Ma préférée ? Ma Pierre de taille, car c’est la chanson qui a été faite dans l’urgence, elle dure deux minutes, elle est hyper directe. J’aime beaucoup le texte. Il y a plein de textes que j’aime bien qui ne sont pas sur le disque. Ceux que je n’aime pas finissent directement à la corbeille.
Rattrapée de justesse
Il y en a une cependant qui a failli ne pas être sur l’album car je la trouvais trop “chanson française” : Les pièces jaunes. On a été trop vite catalogué “chanson française alternative” alors que nous avons une approche plus rock et pop que la chanson française alternative.
Les pièces jaunes raconte comment un type qui n’a pas de boulot veut écrire une chanson pour se dire qu’il touchera peut-être des thunes sur les droits d’auteurs.
Vos textes sont-ils autobiographiques ?
L’éternel Ado est dédié à un ami qui est décédé dans les années 1990 des suites du sida. On avait tous 30 ans, c’était notre premier choc face à la mort. Là, je me suis mis dans la peau du personnage en me demandant ce que je ferais, ce que je dirais si j’étais lui. Il y a du moi sans être moi. À part cette chanson, il n’y a rien de vraiment autobiographique. Mais il y a des chansons qui comportent quelques détails personnels.
Des mélodies simples
Parlez nous un peu des musiques
Les gens portent beaucoup d’attention aux paroles alors qu’on a beaucoup bossé pour les musiques. Pour moi, il est plus difficile de faire les musiques que les paroles, ça demande plus de boulot de réflexion. Musicalement, on ne cherche pas le compliqué, simplement des mélodies simples qui se retiennent facilement.
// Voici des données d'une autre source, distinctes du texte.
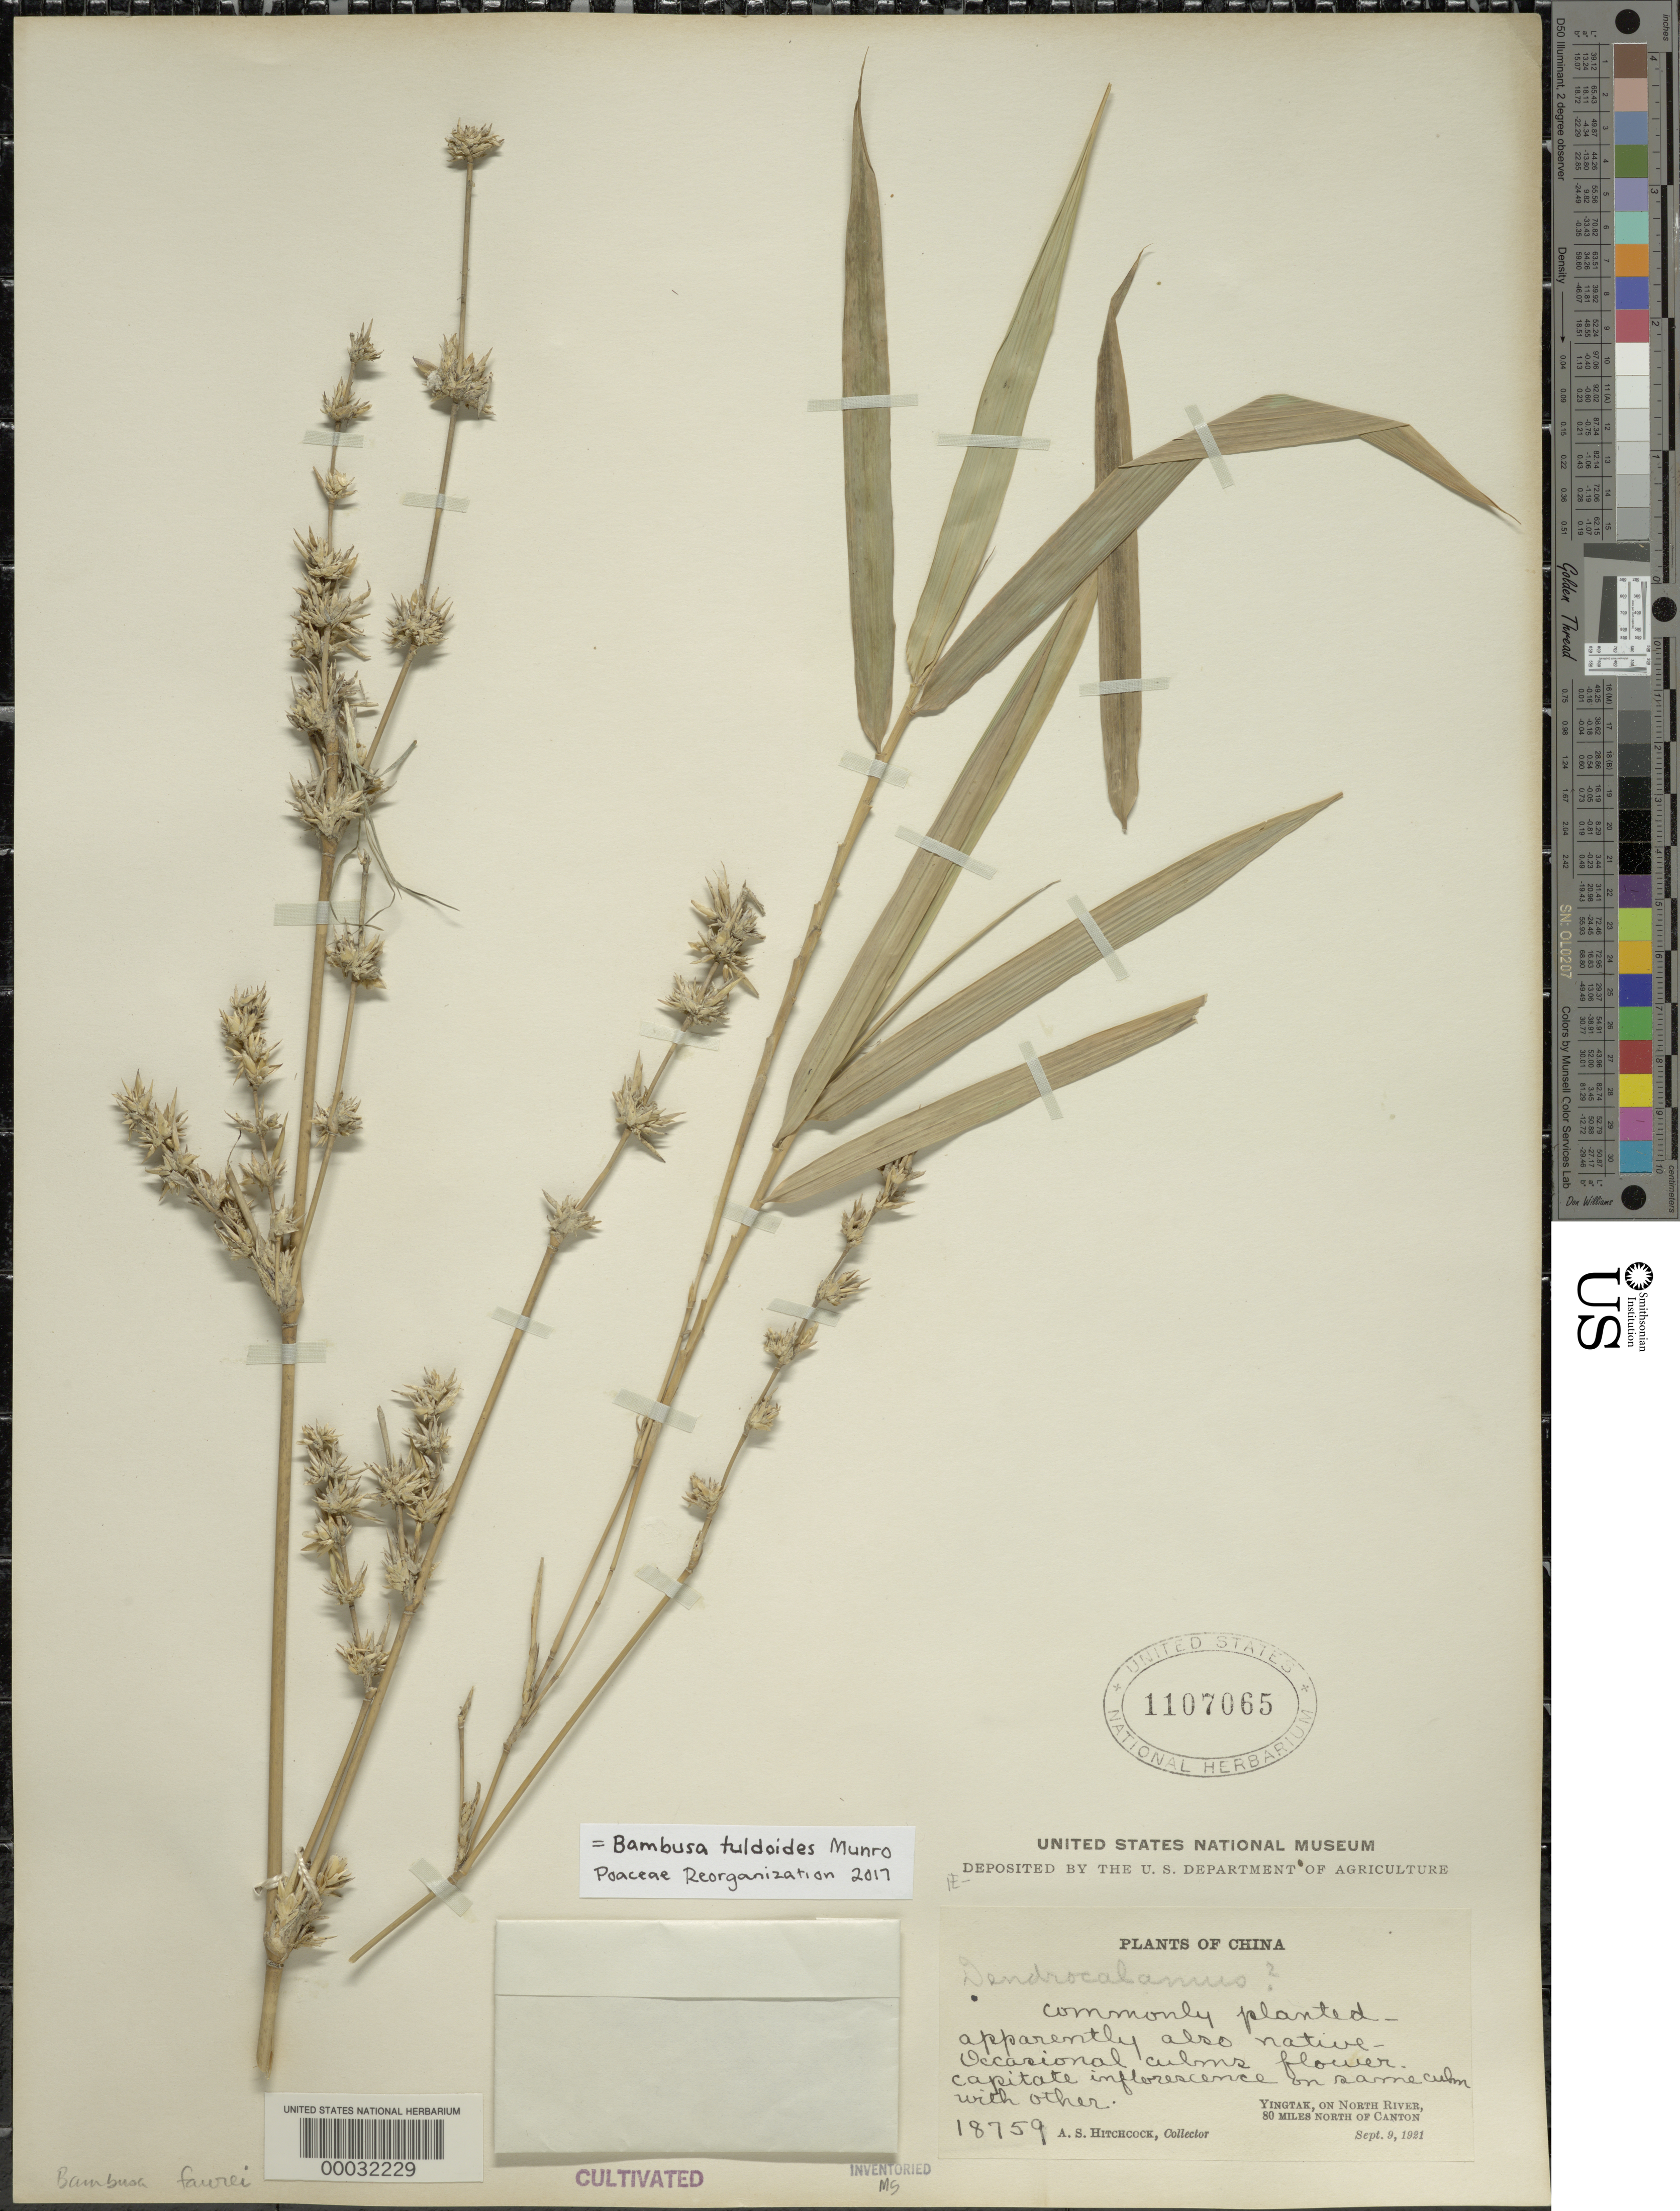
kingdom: Plantae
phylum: Tracheophyta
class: Liliopsida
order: Poales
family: Poaceae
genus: Bambusa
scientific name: Bambusa tuldoides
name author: Munro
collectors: A. S. Hitchcock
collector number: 18759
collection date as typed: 09 Sep 1921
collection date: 1921-09-09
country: China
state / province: Guangdong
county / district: Guangzhou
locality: Yingtak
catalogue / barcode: US 1107065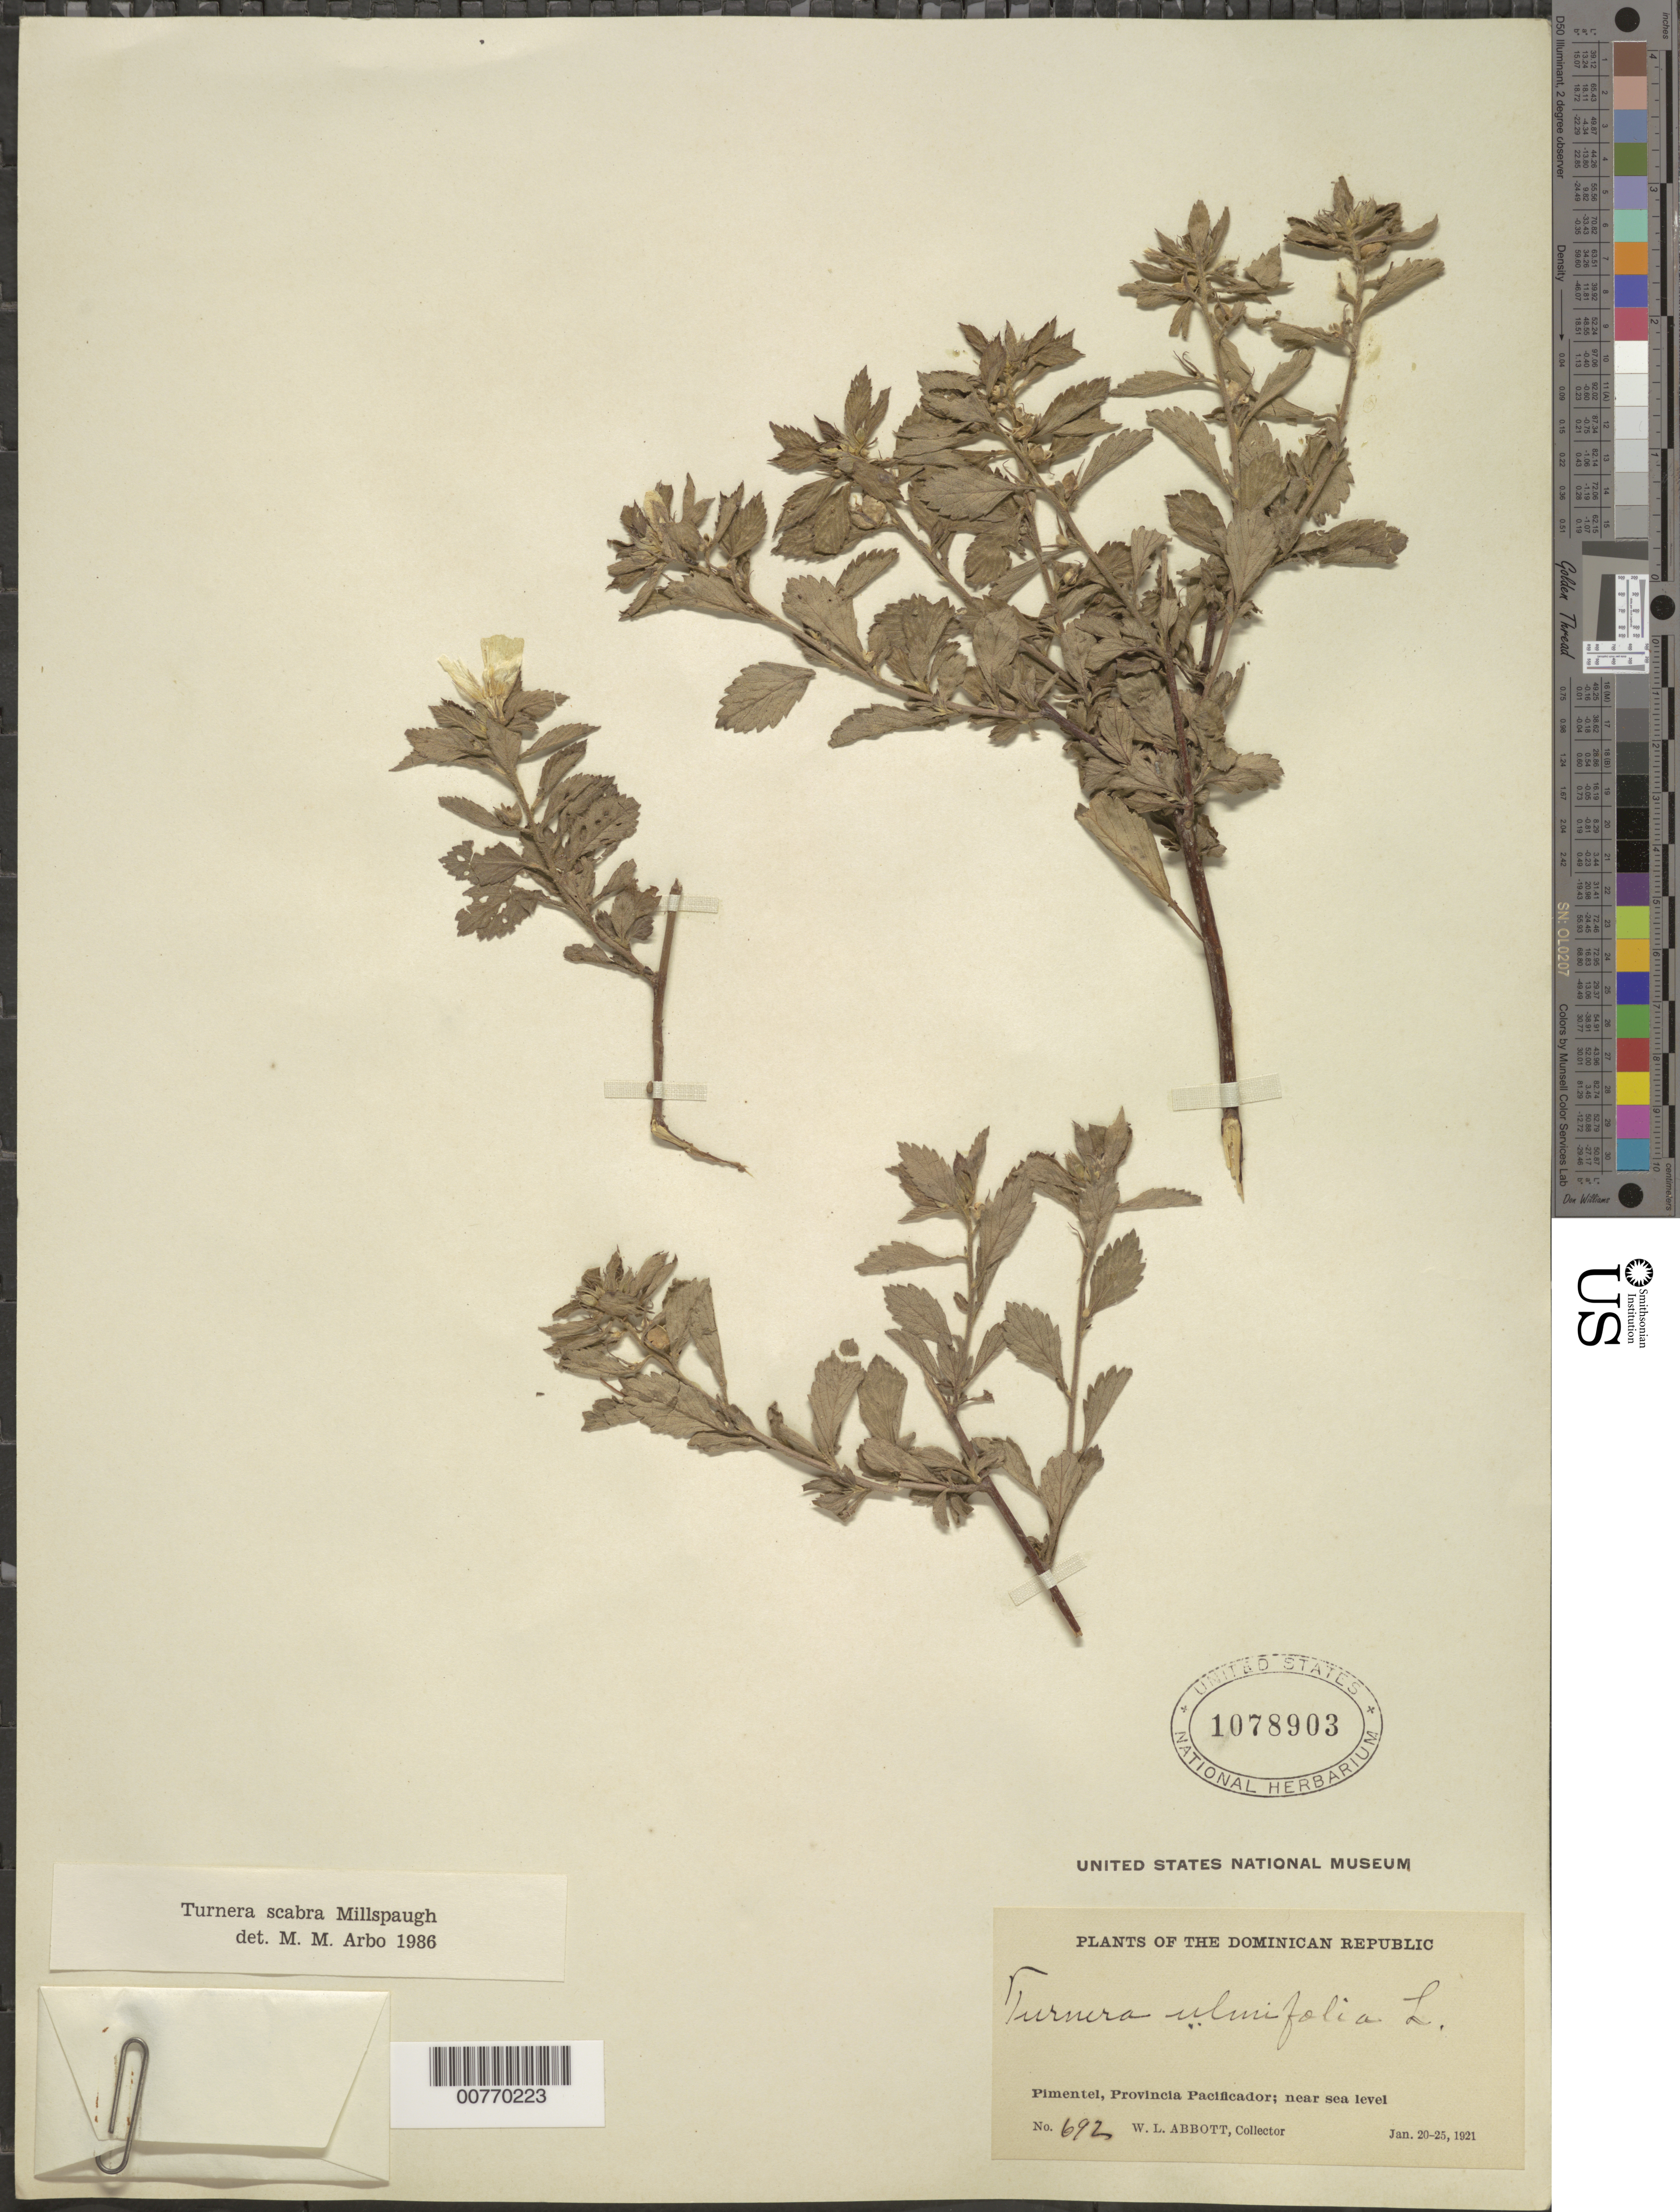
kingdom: Plantae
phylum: Tracheophyta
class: Magnoliopsida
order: Malpighiales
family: Turneraceae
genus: Turnera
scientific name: Turnera ulmifolia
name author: L.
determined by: Arbo, M. M.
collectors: W. L. Abbott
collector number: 692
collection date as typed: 20 Jan 1910 to 25 Jan 1921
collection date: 1910-01-20/1921-01-25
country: Dominican Republic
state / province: Duarte (?)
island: Hispaniola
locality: Pimentel; near sea leve.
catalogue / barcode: US 1078903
Où peut-on trouver votre album ?
Il y a un réel problème à se faire connaître et se faire distribuer. C’est un vrai casse tête. Les gens achètent moins de CDs. Pour faire cet album, nous avions lancé une souscription. Nous en avons vendu 200 de cette manière. C’est difficile en auto-production d’être distribué. Mais nous sommes présents dans les réseaux Leclerc. Sinon, il reste les ventes lors des concerts, mais là aussi c’est compliqué. Mais nous voyons quelques portes s’entrouvrir.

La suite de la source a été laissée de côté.